**QUOTED TEXT**:
□ □ □ □ □ □ □

Ever wondered why capitalism does not (in fact, cannot afford to) tolerate and support the human sciences – in other words, the humanities and social sciences? There is a reason for this. The short answer is that they cultivate critical thinking and practice, which capitalism, in its current attempt to consolidate its global power, naturally experiences as an obstacle. Just how successful it has been in its campaign to cast suspicion on the human sciences – as standing in the way of “progress”, as being unprofitable, and so on – is reflected in the ever-diminishing role that the human sciences seem to play at universities, and the diminished funding that scholars, intellectuals or social scientists working in this field attract.

The long answer cannot be provided in a mere blog post, but I shall try to evoke what it amounts to. First I want to draw your attention to a paradox, visible and audible everywhere in the world. Its paradoxical status is only perceptible, of course, if one keeps firmly in mind that neoliberal capitalism, in its quest for power, does not brook any opposition, or criticism – if you don’t believe me, just go to YouTube and find some of the instances where apologists for capital try their best to demolish one of their most outspoken critics, Naomi Klein. Add to this that criticism is born of the ability to think, and moreover, to think and act creatively, not motivated by the desire for financial profit, even if this does sometimes spring from the fruits of one’s creativity. Again, if you don’t believe me, trace the history of Michelangelo’s, Galileo’s, Newton’s, Descartes’s, Kant’s, Beethoven’s, Virginia Woolf’s, James Joyce’s, or Philip Glass’s creative work (to mention only a handful of creative individuals) – financial profit had nothing to do with it. (Perhaps, if you don’t understand this, you should read Harold Bloom’s The Anxiety of Influence.)

□ □ □ □ □ □ □

Data items
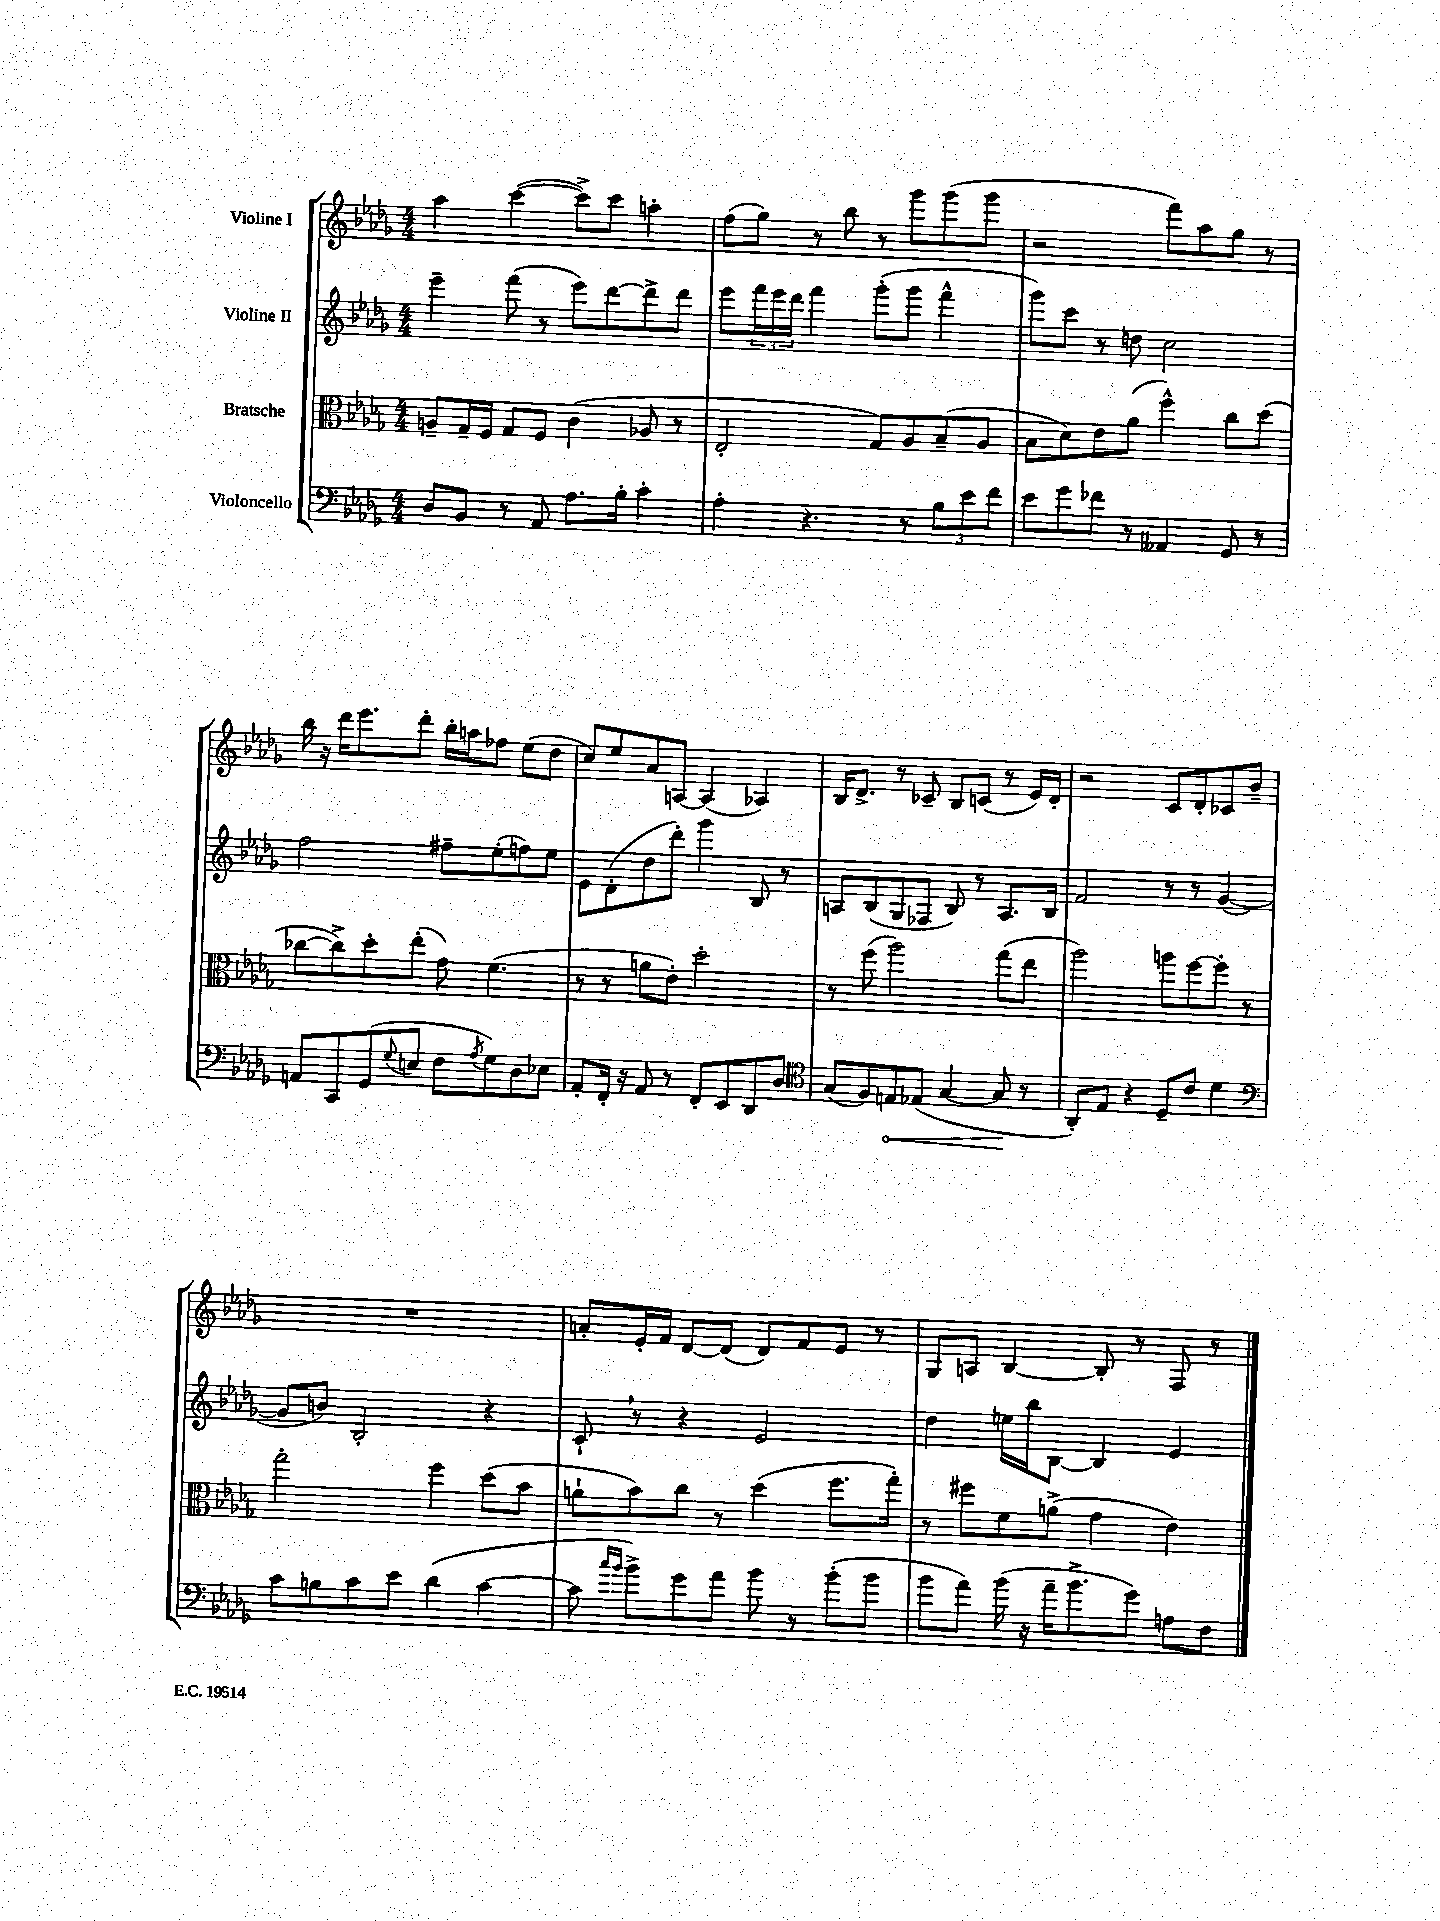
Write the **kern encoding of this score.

**kern	**kern	**kern	**kern
*staff4	*staff3	*staff2	*staff1
*clefF4	*clefC3	*clefG2	*clefG2
*k[b-e-a-d-g-]	*k[b-e-a-d-g-]	*k[b-e-a-d-g-]	*k[b-e-a-d-g-]
*M4/4	*M4/4	*M4/4	*M4/4
8D-/L	8A~/L	4eee-~\	4aa-\
8BB-/J	16G-~/L	.	.
.	16F/JJ	.	.
8r	8G-/L	(8fff\	([4ccc\
8AA-/	8F/J	8r	.
8.A-\L	(4c\	8eee-\L)	8ccc^\]L)
.	.	[8ddd-\	8ccc\J
16B-'\Jk	.	.	.
4c'\	8A-/	8ddd-^\]	4aa'\
.	8r	8ddd-\J	.
=	=	=	=
4A-'\	2E-'/	8eee-\L	(8ff\L
.	.	24fff\L	8gg-\J)
.	.	24eee-\	.
.	.	24ddd-\JJ	.
4.r	.	4fff\	8r
.	.	.	8bb-\
.	8G-/L)	(8ggg-'\L	8r
8r	8A-/	8ggg-\J	8ggg-\L
12B-\L	(8B-~/	4fff^^\	(8ggg-\
12e-\	.	.	.
.	8A-/J	.	8ggg-\J
12f\J	.	.	.
=	=	=	=
8e-\L	8B-\L	8ggg-\L)	2r
8g-\	8d-\)	8ccc\J	.
8f-\J	8e-\	8r	.
8r	(8a-\J	8dd\	.
4AA--/	4ff^^\)	2cc\	8fff\L)
.	.	.	8aa-\
8GG-/	8cc\L	.	8gg-\J
8r	(8dd-\J	.	8r
=	=	=	=
8AA/L	[8cc-\L	2ff\	16bb-\
.	.	.	16r
8CC/	8cc-^\])	.	16ddd-\LK
.	.	.	8.eee-\
(8GG-/	8dd-'\	.	.
8qqG-/	.	.	.
8E/J	(8ee-'\J	.	8ddd-'\J
8F\L	8g-\)	8ff#~\L	16bb-'\LL
.	.	.	16aa\J
8qA-/	.	.	.
8G-\)	(4.f\	(8ee-'\	8ff-\J
8D-\	.	8ff\)	(8ee-\L
8E-\J	.	8ee-\J	8dd-\J
=	=	=	=
8AA-'/L	8r	8e-\L	8cc/L)
16FF'/Jk	8r	(8d-'\	8ee-/
16r	.	.	.
8AA-/	8a\L	8dd-\	8a-/
8r	8e-'\J)	8ddd-'\J)	[8A/J
8FF'/L	2dd-'\	4ggg-\	(4A/]
8EE-/	.	.	.
8DD-/	.	8B-/	4A-/)
8D-/J	.	8r	.
=	=	=	=
*clefC4	*	*	*
(8G-/L	8r	8A/L	16B-/LK
.	.	.	8.d-^/J
8F/)	(8ff\	(8B-/	.
8E/	2aa-\)	8G-/	8r
(8E-/J	.	8F-/J	8c-~/
[4G-/	.	8B-/)	8B-/L
.	.	8r	(8c/J
8G-/]	(8gg-\L	8.A/L	8r
8r	8ee-\J	.	16e-/LL)
.	.	16B-/Jk	16d-'/JJ
=	=	=	=
8AA-'/L)	2aa-\)	2f/	2r
8E-/J	.	.	.
4r	.	.	.
8D-~/L	8aa\L	8r	8c/L
8c/J	[8ff\	8r	8d-'/
4d-\	8ff'\]J	([4g-/	8c-/
.	8r	.	8b-~/J
=	=	=	=
*clefF4	*	*	*
8c\L	2gg-'\	8g-/]L	1r
8B\	.	8b/J)	.
8c\	.	2B-'/	.
8e-\J	.	.	.
(4d-\	4ff\	.	.
[4c\	(8dd-\L	4r	.
.	8b-\J	.	.
=	=	=	=
8c\]	8a`\L	8c`/	8a'/L
16qqcc/LL	.	.	.
16qqb-/JJ	.	.	.
8b-^\L)	8b-\)	8r	16e-'/L
.	.	.	16f/JJ
8g-\	8cc\J	4r	[8d-/L
8a-\J	8r	.	(8d-/]J
8b-\	(4dd-\	2e-/	8d-/L)
8r	.	.	8f/
(8b-'\L	8.ff\L	.	8e-/J
8b-\J	.	.	8r
.	16gg-'\Jk)	.	.
=	=	=	=
8b-\L	8r	4dd-\	8G-/L
8a-\J)	8ff#\L	.	8A/J
(16b-\	8f\	16ee\LL	[4B-/
16r	.	16bb-\J	.
16a-~\LK	(8a^\J	[8B-\J	.
8.b-^\	.	.	.
.	4g-\	4B-/]	8B-'/]
8g-\J)	.	.	8r
8A\L	4e-\)	4e-/	8F/
8F\J	.	.	8r
==	==	==	==
*-	*-	*-	*-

□ □ □ □ □ □ □

**SHORT TASK 1**: According to the passage on capitalism and the human sciences, who working in this field attracts diminished funding? List each one the passage names.
**SHORT TASK 2**: Carry on the essay about capitalism and the human sciences, starting after its last sentence.

**EXERCISE RESULT 1**: Scholars, intellectuals and social scientists.

**EXERCISE RESULT 2**:
Hence, what is the paradox? Simply this: that in its systematic subversion of the standing and importance of the human sciences, capitalism nevertheless does so against the backdrop of an implicit, but not acknowledged, admission of the indispensable contribution of these sciences to the history of the creative arts, without which capitalism cannot do. Why? Because most of the advertising (or other forms of justification) that is the life-blood of capital depends upon this backdrop of creative culture – the Louvre in Paris, Gaudi’s architecture in Barcelona, or a host of other impressive architecture, art or other cultural creations the world over, against which some or other product, in the hands of “celebrities”, features. In short, the very thing that capitalism constantly presupposes – creative culture – is inimical to its quest for total power.

How so, you may wonder. In the history of the world, novelty has always resulted from imaginative thinking, which is simultaneously critical thinking, because to imagine something that is different from what already exists is “critical” in the sense derived from the ancient Greek, “krinein”, which means “to separate, sift or decide”. Hence, imaginative invention generates something new, which is only perceptible in the light of what already exists conventionally, and therefore includes a critical moment of “decision” with regard to what is novel.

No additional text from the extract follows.